South Africa began its vaccine rollout exactly seven weeks with the Johnson and Johnson Sisonke trial which is meant to overlap with phase 1 of the rollout to cover the target of 1.2 million healthcare workers. To date, just over 269 000 healthcare workers have been vaccinated – a fraction of the target. The trial alone is meant to cover 500 000 healthcare workers but has been impossibly slow. In the last 4 days alone, not a single jab has been administered.

The Health Minister, Dr Zweli Mkhize, continuously blames external and global factors for the throttled supply of the vaccine. However, South Africa’s acquisition was slow as we receive drips and drabs of supply; thus the rollout is pitiful.

For the past couple of months South Africans have been pleaded with to be patient as misleading words such as ‘secured doses’ have been bandied about to create a false sense of productivity by the South African government. All this is happening while there is a real threat of a 3rd wave of infections exacerbated by the winter season.

We cannot continue hoping that the timeline which keeps on being adjusted for the impossible delays will be met because nothing has gone according to government’s plan to date. The process has been marred by breathtaking tardiness.

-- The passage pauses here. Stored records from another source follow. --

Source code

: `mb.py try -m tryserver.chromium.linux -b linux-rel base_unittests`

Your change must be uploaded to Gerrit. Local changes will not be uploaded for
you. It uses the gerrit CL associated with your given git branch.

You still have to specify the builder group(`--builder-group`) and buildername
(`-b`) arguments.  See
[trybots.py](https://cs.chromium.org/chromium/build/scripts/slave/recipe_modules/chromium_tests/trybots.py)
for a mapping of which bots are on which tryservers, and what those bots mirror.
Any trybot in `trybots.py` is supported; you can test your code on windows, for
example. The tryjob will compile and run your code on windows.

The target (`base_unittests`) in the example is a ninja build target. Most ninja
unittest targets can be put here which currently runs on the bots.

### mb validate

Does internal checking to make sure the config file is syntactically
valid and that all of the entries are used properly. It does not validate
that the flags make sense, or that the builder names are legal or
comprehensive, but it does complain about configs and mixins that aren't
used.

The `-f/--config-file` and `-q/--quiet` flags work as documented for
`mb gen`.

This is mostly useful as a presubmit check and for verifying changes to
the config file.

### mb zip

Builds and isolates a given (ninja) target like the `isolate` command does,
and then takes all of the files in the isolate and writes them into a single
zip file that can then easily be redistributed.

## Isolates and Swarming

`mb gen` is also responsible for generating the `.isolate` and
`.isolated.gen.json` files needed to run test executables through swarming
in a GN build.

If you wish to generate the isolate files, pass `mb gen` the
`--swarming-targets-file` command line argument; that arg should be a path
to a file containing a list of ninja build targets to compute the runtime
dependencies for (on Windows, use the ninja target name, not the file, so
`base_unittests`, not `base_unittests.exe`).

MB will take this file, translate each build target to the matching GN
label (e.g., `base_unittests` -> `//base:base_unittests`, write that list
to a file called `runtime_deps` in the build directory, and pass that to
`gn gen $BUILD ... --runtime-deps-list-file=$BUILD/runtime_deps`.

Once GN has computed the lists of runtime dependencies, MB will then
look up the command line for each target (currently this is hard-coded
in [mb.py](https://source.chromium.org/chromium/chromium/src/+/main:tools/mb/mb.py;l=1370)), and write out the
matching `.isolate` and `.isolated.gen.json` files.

This is why the DA will be approaching the SAHRC to launch an investigation into the entire vaccination process thus far. The reality is that the progressive right to health is enshrined in the constitution and the SAHRC is best placed – squarely so – with launching such an investigation and making binding findings. The commission has yet to show its constitutionally empowered teeth with any of the human rights violations in the recent while. This is their opportunity now to do right by the people of South Africa.

The DA will also continue with its exploration of a legal challenge on this government failure.

As the official opposition, it is our responsibility to ensure that we hold government accountable for the biggest and most important public health response since the dawn of democracy. Millions of South Africans who are vulnerable to this virus depend on a functioning government that will do what is necessary to rollout vaccines as soon as possible. We are not comforted by the publishing of big numbers of ‘secured’ vaccines when we can hardly get the basics right of targeting healthcare workers and vaccinating a fair amount daily.